What the task asks —
Reproduce the lines in the rows below, from the line with "Erdal Kesici" through the end of the rows, and leave out the picture markers.

(Extracted page text)
= = = = =
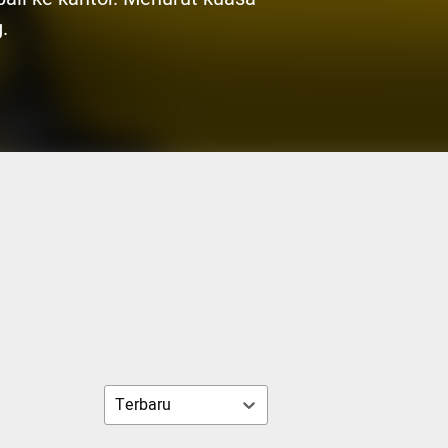
.
Terbaru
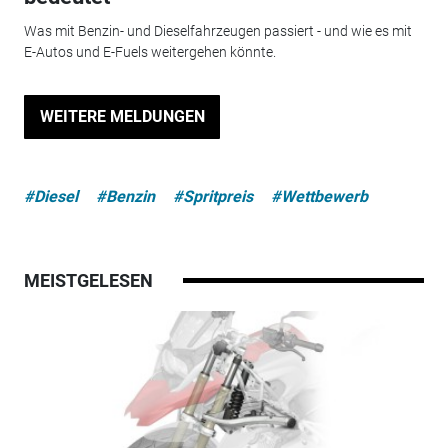
Was mit Benzin- und Dieselfahrzeugen passiert - und wie es mit
E-Autos und E-Fuels weitergehen könnte.
WEITERE MELDUNGEN
#Diesel
#Benzin
#Spritpreis
#Wettbewerb
MEISTGELESEN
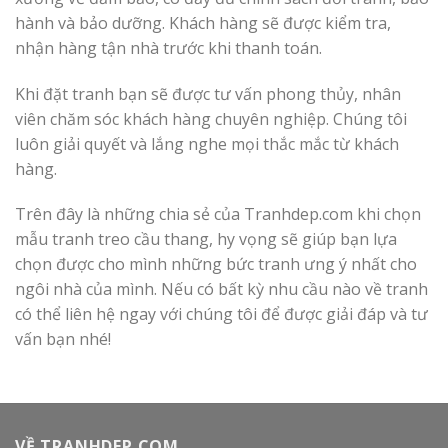
hành và bảo dưỡng. Khách hàng sẽ được kiểm tra,
nhận hàng tận nhà trước khi thanh toán.
Khi đặt tranh bạn sẽ được tư vấn phong thủy, nhân
viên chăm sóc khách hàng chuyên nghiệp. Chúng tôi
luôn giải quyết và lắng nghe mọi thắc mắc từ khách
hàng.
Trên đây là những chia sẻ của Tranhdep.com khi chọn
mẫu tranh treo cầu thang, hy vọng sẽ giúp bạn lựa
chọn được cho mình những bức tranh ưng ý nhất cho
ngôi nhà của mình. Nếu có bất kỳ nhu cầu nào về tranh
có thể liên hệ ngay với chúng tôi để được giải đáp và tư
vấn bạn nhé!
VỀ TRANHDEP.COM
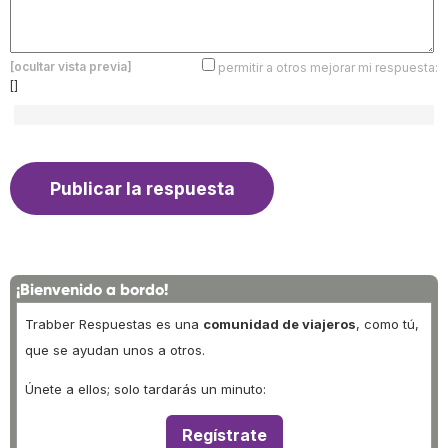
[ocultar vista previa]
permitir a otros mejorar mi respuesta:
[]
¡Bienvenido a bordo!
Trabber Respuestas es una
comunidad de viajeros
, como tú,
que se ayudan unos a otros.
Únete a ellos; solo tardarás un minuto:
Regístrate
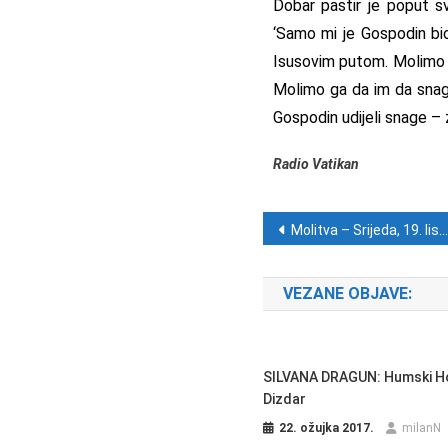
Dobar pastir je poput sv
‘Samo mi je Gospodin bio 
Isusovim putom. Molimo z
Molimo ga da im da snagu,
Gospodin udijeli snage – z
Radio Vatikan
Navigacija ob
Molitva – Srijeda, 19. listopada
VEZANE OBJAVE:
SILVANA DRAGUN: Humski H
Dizdar
22. ožujka 2017.
milanN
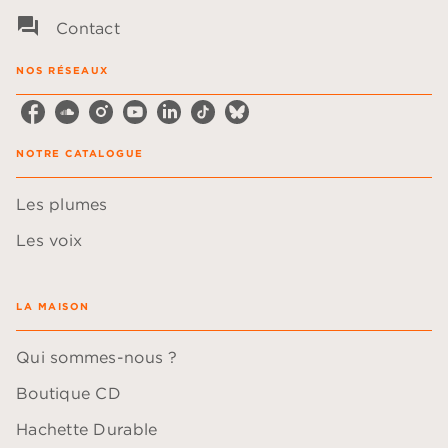
question_answer
Contact
NOS RÉSEAUX
NOTRE CATALOGUE
Les plumes
Les voix
LA MAISON
Qui sommes-nous ?
Boutique CD
Hachette Durable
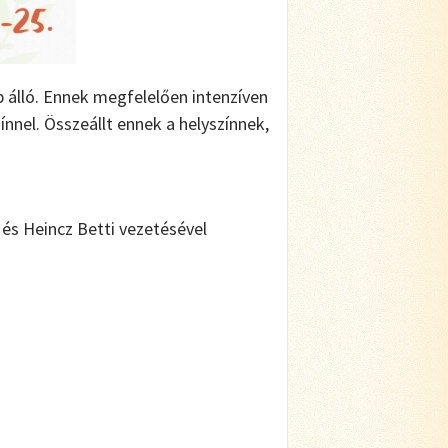
b álló. Ennek megfelelően intenzíven
ínnel. Összeállt ennek a helyszínnek,
és Heincz Betti vezetésével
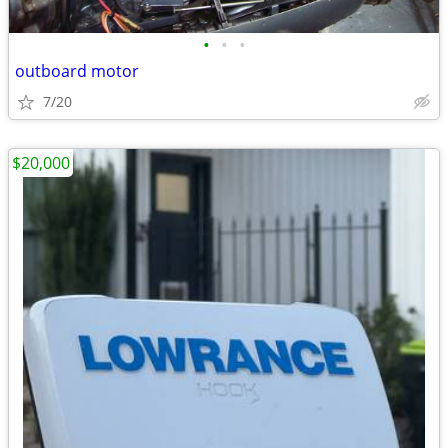
•
•
•
outboard motor
7/20
$20,000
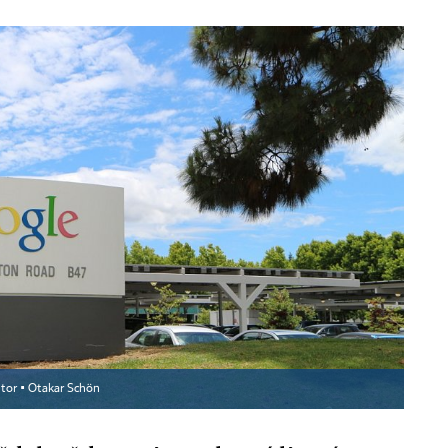
tor ▪
Otakar Schön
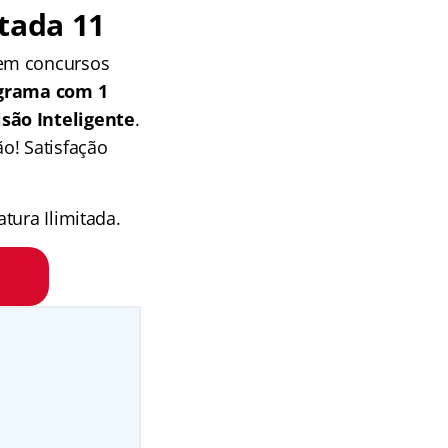
tada 11
 em concursos
grama com 1
isão Inteligente
.
o! Satisfação
tura Ilimitada.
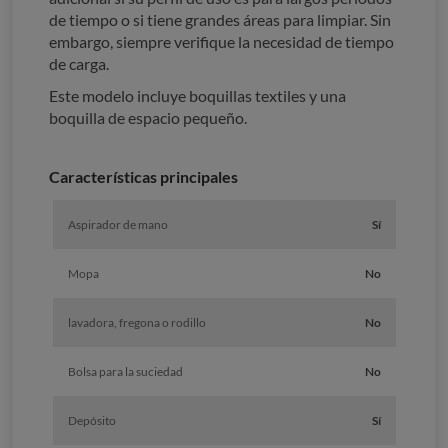
de tiempo o si tiene grandes áreas para limpiar. Sin
embargo, siempre verifique la necesidad de tiempo
de carga.
Este modelo incluye boquillas textiles y una
boquilla de espacio pequeño.
Características principales
Aspirador de mano
Sí
Mopa
No
lavadora, fregona o rodillo
No
Bolsa para la suciedad
No
Depósito
Sí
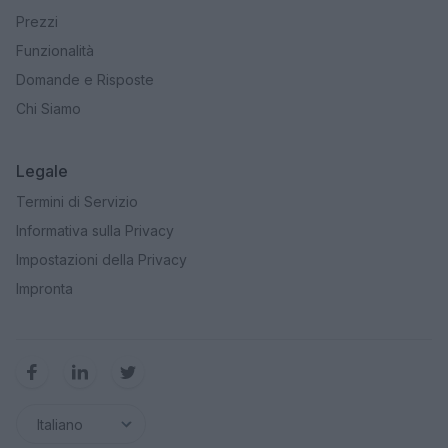
Prezzi
Funzionalità
Domande e Risposte
Chi Siamo
Legale
Termini di Servizio
Informativa sulla Privacy
Impostazioni della Privacy
Impronta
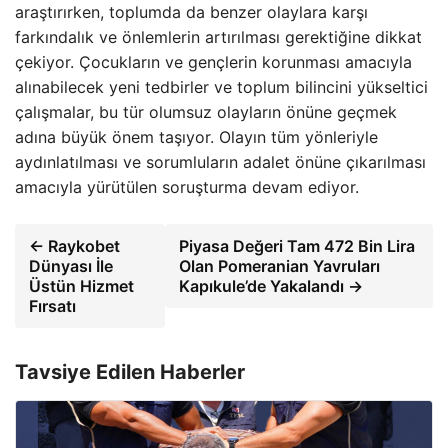
araştırırken, toplumda da benzer olaylara karşı
farkındalık ve önlemlerin artırılması gerektiğine dikkat
çekiyor. Çocukların ve gençlerin korunması amacıyla
alınabilecek yeni tedbirler ve toplum bilincini yükseltici
çalışmalar, bu tür olumsuz olayların önüne geçmek
adına büyük önem taşıyor. Olayın tüm yönleriyle
aydınlatılması ve sorumluların adalet önüne çıkarılması
amacıyla yürütülen soruşturma devam ediyor.
← Raykobet
Piyasa Değeri Tam 472 Bin Lira
Dünyası İle
Olan Pomeranian Yavruları
Üstün Hizmet
Kapıkule’de Yakalandı →
Fırsatı
Tavsiye Edilen Haberler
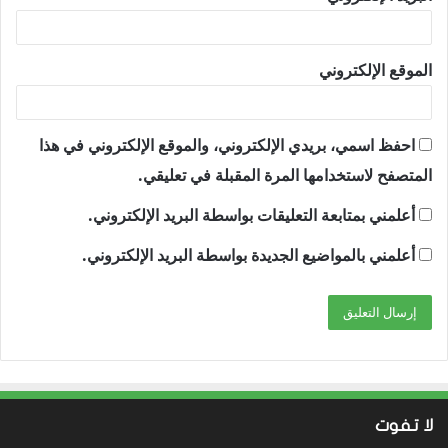
الموقع الإلكتروني
احفظ اسمي، بريدي الإلكتروني، والموقع الإلكتروني في هذا
المتصفح لاستخدامها المرة المقبلة في تعليقي.
أعلمني بمتابعة التعليقات بواسطة البريد الإلكتروني.
أعلمني بالمواضيع الجديدة بواسطة البريد الإلكتروني.
لا تفوت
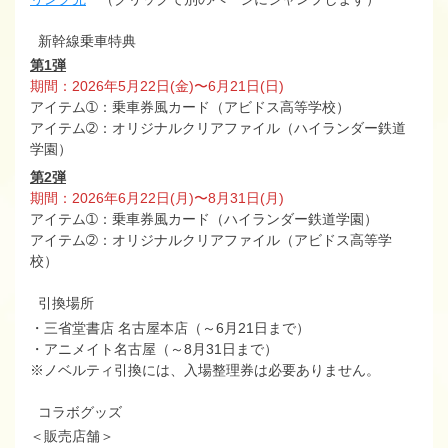
新幹線乗車特典
第1弾
期間
：
2026年5月22日(金)〜6月21日(日)
アイテム➀：乗車券風カード（アビドス高等学校）
アイテム➁：オリジナルクリアファイル（ハイランダー鉄道
学園）
第2弾
期間：2026年6月22日(月)〜8月31日(月)
アイテム➀：乗車券風カード（ハイランダー鉄道学園）
アイテム➁：オリジナルクリアファイル（アビドス高等学
校）
引換場所
・三省堂書店 名古屋本店（～6月21日まで）
・アニメイト名古屋（～8月31日まで）
※ノベルティ引換には、入場整理券は必要ありません。
コラボグッズ
＜販売店舗＞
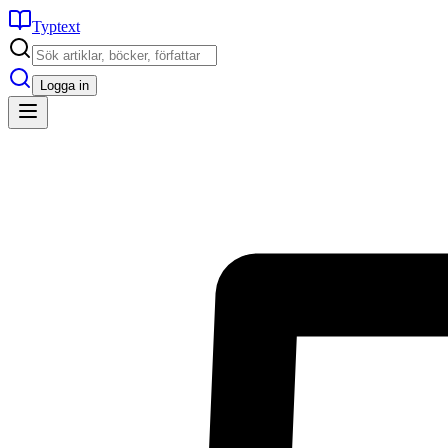
Typtext
Logga in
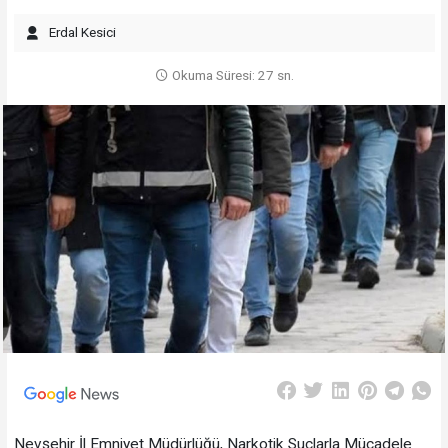
Erdal Kesici
Okuma Süresi: 27 sn.
Nevşehir İl Emniyet Müdürlüğü, Narkotik Suçlarla Mücadele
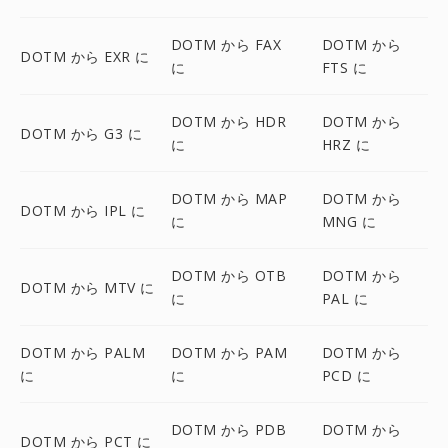
DOTM から FAX
DOTM から
DOTM から EXR に
に
FTS に
DOTM から HDR
DOTM から
DOTM から G3 に
に
HRZ に
DOTM から MAP
DOTM から
DOTM から IPL に
に
MNG に
DOTM から OTB
DOTM から
DOTM から MTV に
に
PAL に
DOTM から PALM
DOTM から PAM
DOTM から
に
に
PCD に
DOTM から PDB
DOTM から
DOTM から PCT に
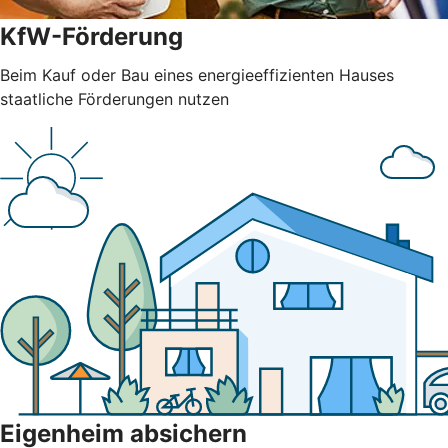
KfW-Förderung
Beim Kauf oder Bau eines energieeffizienten Hauses
staatliche Förderungen nutzen
Eigenheim absichern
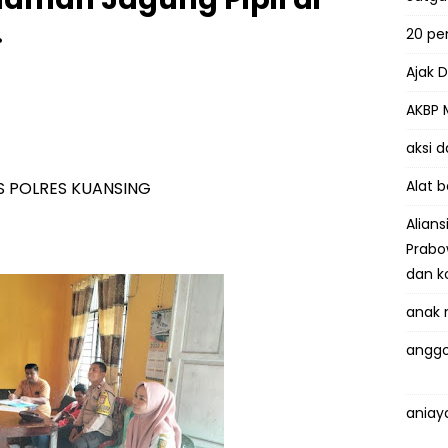
.
20 p
Ajak 
AKBP 
aksi 
Alat 
AS POLRES KUANSING
Alian
Prabo
dan k
anak 
anggo
aniay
= = = = =
Solution for this problem —
Erdal Kesici
Okuma Süresi: 27 sn.
Nevşehir İl Emniyet Müdürlüğü, Narkotik Suçlarla Mücadele
DOTM から FAX
DOTM から
DOTM から EXR に
に
FTS に
DOTM から HDR
DOTM から
DOTM から G3 に
に
HRZ に
DOTM から MAP
DOTM から
DOTM から IPL に
に
MNG に
DOTM から OTB
DOTM から
DOTM から MTV に
に
PAL に
DOTM から PALM
DOTM から PAM
DOTM から
に
に
PCD に
DOTM から PDB
DOTM から
DOTM から PCT に
KfW-Förderung
Beim Kauf oder Bau eines energieeffizienten Hauses
staatliche Förderungen nutzen
Eigenheim absichern
.
20 p
Ajak 
AKBP 
aksi 
Alat 
AS POLRES KUANSING
Alian
Prabo
dan k
anak 
anggo
aniay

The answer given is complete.